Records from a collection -
########

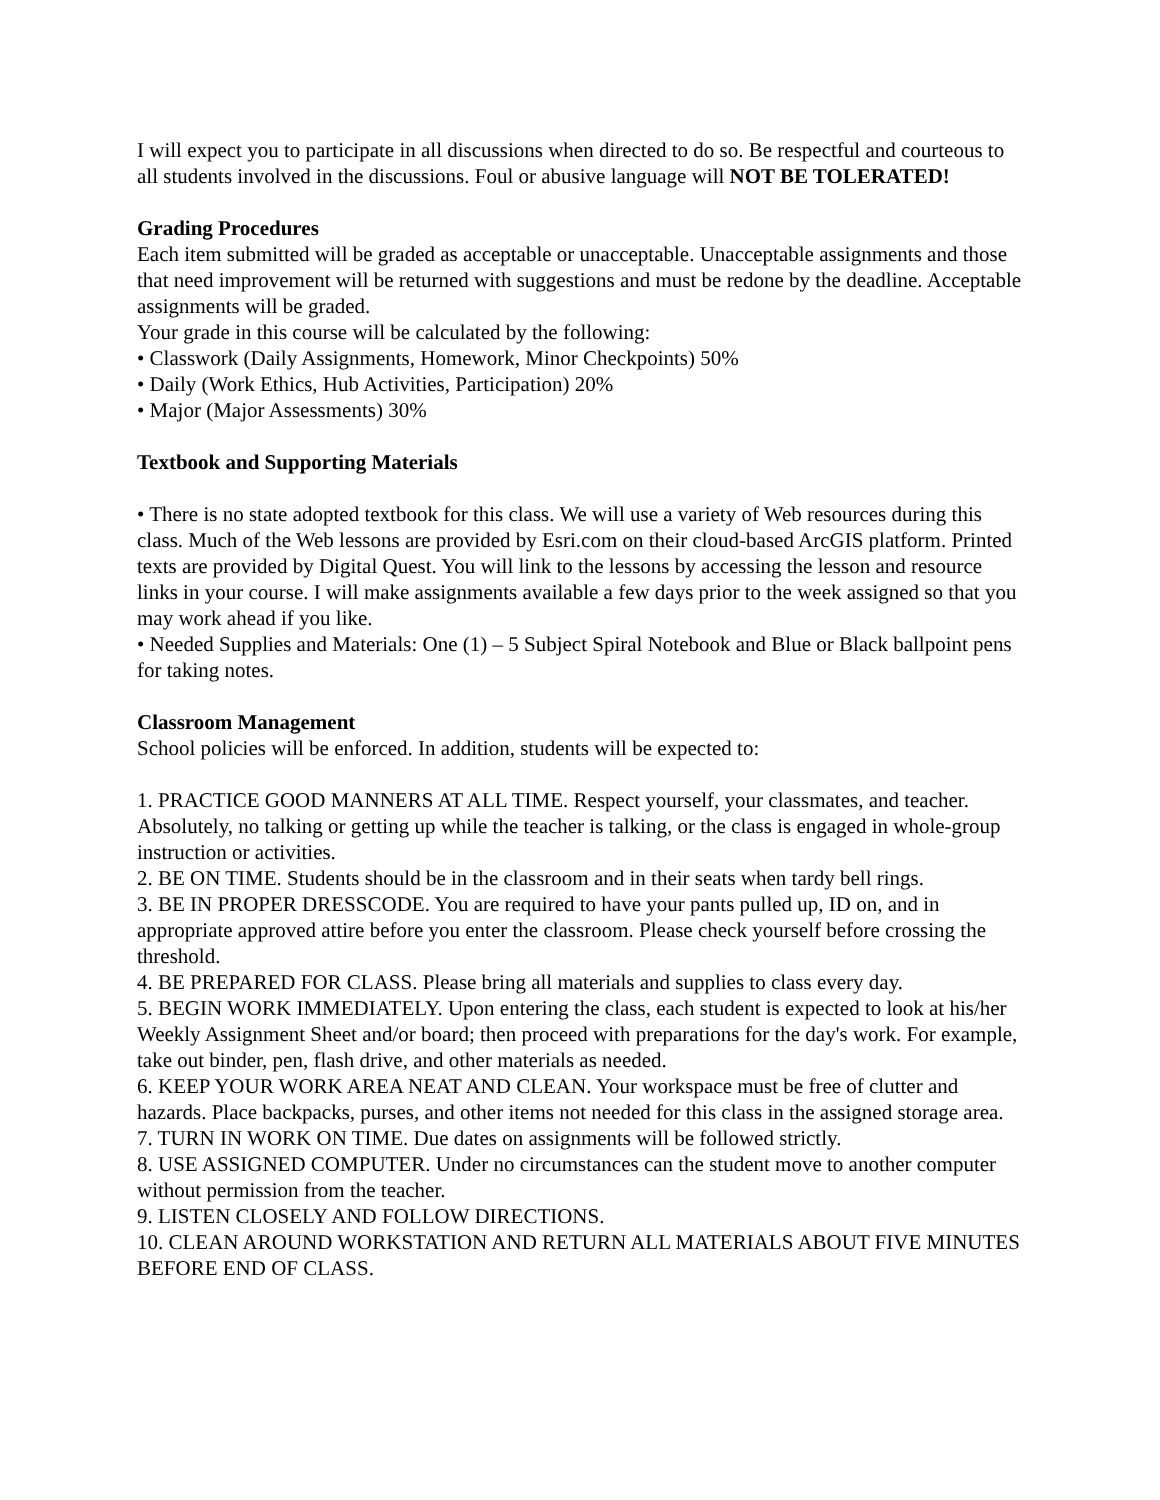I will expect you to participate in all discussions when directed to do so. Be respectful and courteous to all students involved in the discussions. Foul or abusive language will NOT BE TOLERATED!
Grading Procedures
Each item submitted will be graded as acceptable or unacceptable. Unacceptable assignments and those that need improvement will be returned with suggestions and must be redone by the deadline. Acceptable assignments will be graded.
Your grade in this course will be calculated by the following:
• Classwork (Daily Assignments, Homework, Minor Checkpoints) 50%
• Daily (Work Ethics, Hub Activities, Participation) 20%
• Major (Major Assessments) 30%
Textbook and Supporting Materials
• There is no state adopted textbook for this class. We will use a variety of Web resources during this class. Much of the Web lessons are provided by Esri.com on their cloud-based ArcGIS platform. Printed texts are provided by Digital Quest. You will link to the lessons by accessing the lesson and resource links in your course. I will make assignments available a few days prior to the week assigned so that you may work ahead if you like.
• Needed Supplies and Materials: One (1) – 5 Subject Spiral Notebook and Blue or Black ballpoint pens for taking notes.
Classroom Management
School policies will be enforced. In addition, students will be expected to:
1. PRACTICE GOOD MANNERS AT ALL TIME. Respect yourself, your classmates, and teacher. Absolutely, no talking or getting up while the teacher is talking, or the class is engaged in whole-group instruction or activities.
2. BE ON TIME. Students should be in the classroom and in their seats when tardy bell rings.
3. BE IN PROPER DRESSCODE. You are required to have your pants pulled up, ID on, and in appropriate approved attire before you enter the classroom. Please check yourself before crossing the threshold.
4. BE PREPARED FOR CLASS. Please bring all materials and supplies to class every day.
5. BEGIN WORK IMMEDIATELY. Upon entering the class, each student is expected to look at his/her Weekly Assignment Sheet and/or board; then proceed with preparations for the day's work. For example, take out binder, pen, flash drive, and other materials as needed.
6. KEEP YOUR WORK AREA NEAT AND CLEAN. Your workspace must be free of clutter and hazards. Place backpacks, purses, and other items not needed for this class in the assigned storage area.
7. TURN IN WORK ON TIME. Due dates on assignments will be followed strictly.
8. USE ASSIGNED COMPUTER. Under no circumstances can the student move to another computer without permission from the teacher.
9. LISTEN CLOSELY AND FOLLOW DIRECTIONS.
10. CLEAN AROUND WORKSTATION AND RETURN ALL MATERIALS ABOUT FIVE MINUTES BEFORE END OF CLASS.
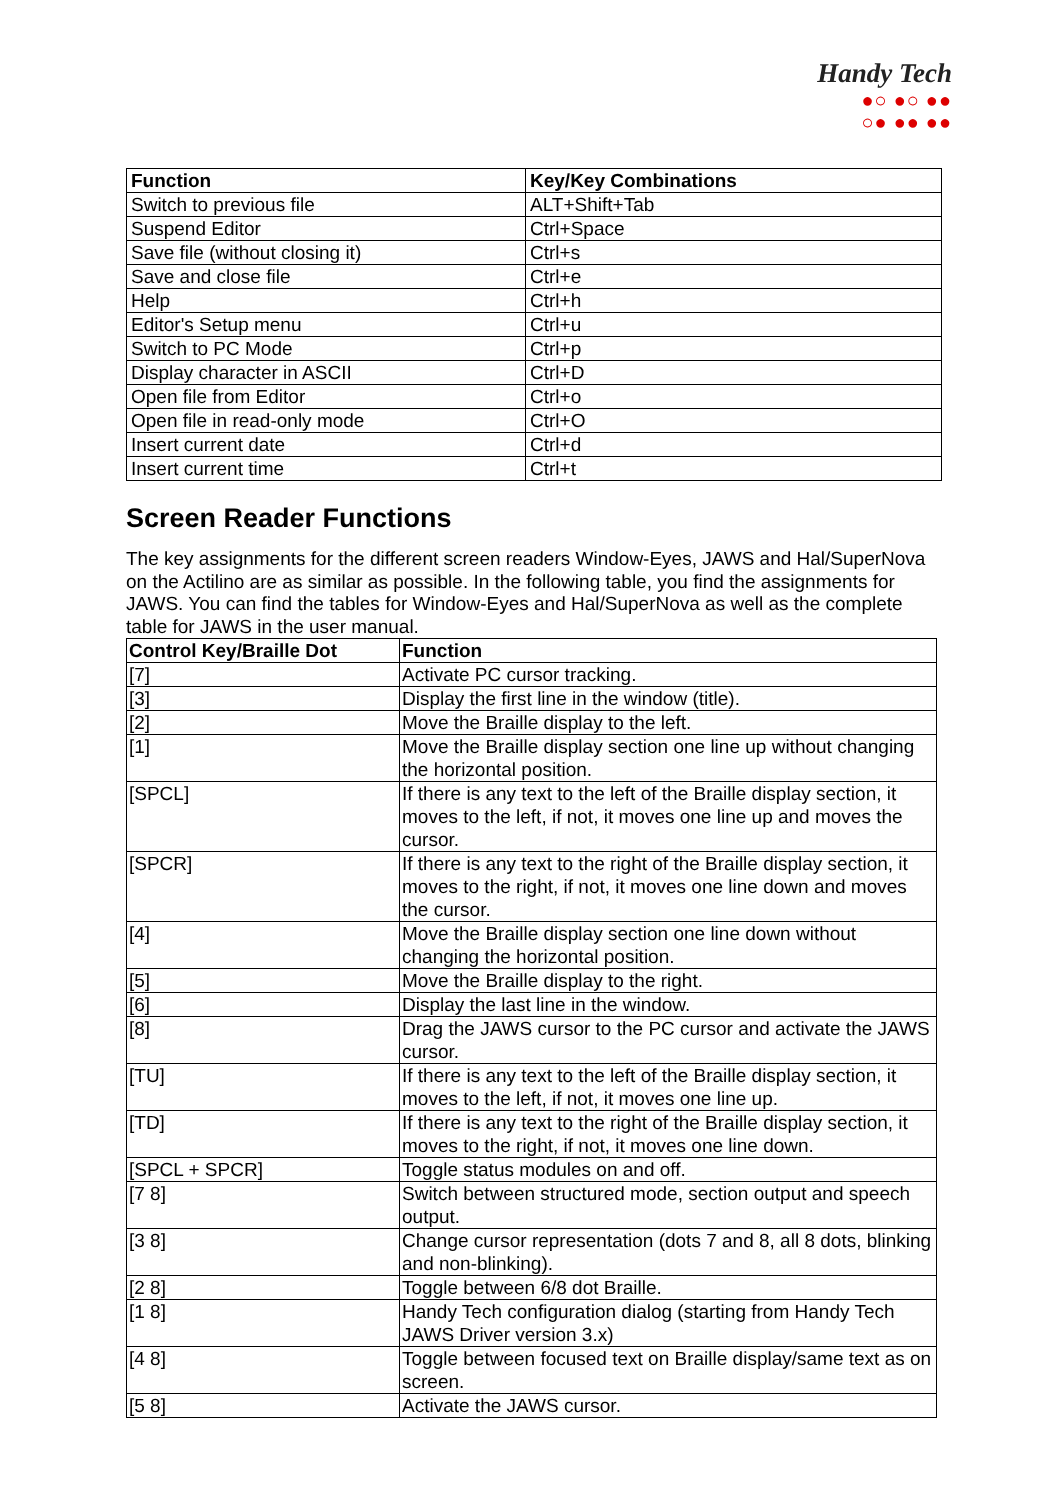Handy Tech
●○ ●○ ●●
○● ●● ●●
| Function | Key/Key Combinations |
| --- | --- |
| Switch to previous file | ALT+Shift+Tab |
| Suspend Editor | Ctrl+Space |
| Save file (without closing it) | Ctrl+s |
| Save and close file | Ctrl+e |
| Help | Ctrl+h |
| Editor's Setup menu | Ctrl+u |
| Switch to PC Mode | Ctrl+p |
| Display character in ASCII | Ctrl+D |
| Open file from Editor | Ctrl+o |
| Open file in read-only mode | Ctrl+O |
| Insert current date | Ctrl+d |
| Insert current time | Ctrl+t |
Screen Reader Functions
The key assignments for the different screen readers Window-Eyes, JAWS and Hal/SuperNova on the Actilino are as similar as possible. In the following table, you find the assignments for JAWS. You can find the tables for Window-Eyes and Hal/SuperNova as well as the complete table for JAWS in the user manual.
| Control Key/Braille Dot | Function |
| --- | --- |
| [7] | Activate PC cursor tracking. |
| [3] | Display the first line in the window (title). |
| [2] | Move the Braille display to the left. |
| [1] | Move the Braille display section one line up without changing the horizontal position. |
| [SPCL] | If there is any text to the left of the Braille display section, it moves to the left, if not, it moves one line up and moves the cursor. |
| [SPCR] | If there is any text to the right of the Braille display section, it moves to the right, if not, it moves one line down and moves the cursor. |
| [4] | Move the Braille display section one line down without changing the horizontal position. |
| [5] | Move the Braille display to the right. |
| [6] | Display the last line in the window. |
| [8] | Drag the JAWS cursor to the PC cursor and activate the JAWS cursor. |
| [TU] | If there is any text to the left of the Braille display section, it moves to the left, if not, it moves one line up. |
| [TD] | If there is any text to the right of the Braille display section, it moves to the right, if not, it moves one line down. |
| [SPCL + SPCR] | Toggle status modules on and off. |
| [7 8] | Switch between structured mode, section output and speech output. |
| [3 8] | Change cursor representation (dots 7 and 8, all 8 dots, blinking and non-blinking). |
| [2 8] | Toggle between 6/8 dot Braille. |
| [1 8] | Handy Tech configuration dialog (starting from Handy Tech JAWS Driver version 3.x) |
| [4 8] | Toggle between focused text on Braille display/same text as on screen. |
| [5 8] | Activate the JAWS cursor. |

########

Instructions to follow - When a line in the data above contains the string "moves", copy that line.

Result of the task -
| [SPCL] | If there is any text to the left of the Braille display section, it moves to the left, if not, it moves one line up and moves the cursor. |
| [SPCR] | If there is any text to the right of the Braille display section, it moves to the right, if not, it moves one line down and moves the cursor. |
| [TU] | If there is any text to the left of the Braille display section, it moves to the left, if not, it moves one line up. |
| [TD] | If there is any text to the right of the Braille display section, it moves to the right, if not, it moves one line down. |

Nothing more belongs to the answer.